Segment Open

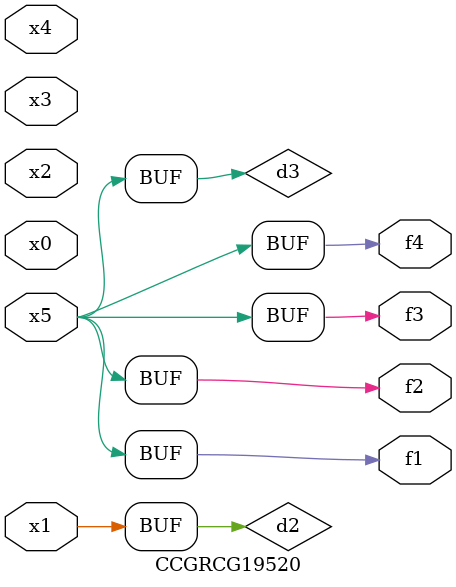
<source format=v>
module CCGRCG19520(
	input x0, x1, x2, x3, x4, x5,
	output f1, f2, f3, f4
);

	wire d1, d2, d3;

	not (d1, x5);
	or (d2, x1);
	xnor (d3, d1);
	assign f1 = d3;
	assign f2 = d3;
	assign f3 = d3;
	assign f4 = d3;
endmodule

</source>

Segment Closed

### Work instruction
How many lines in these entries hold the string "assign"? Answer with the number alone.

### Result below
4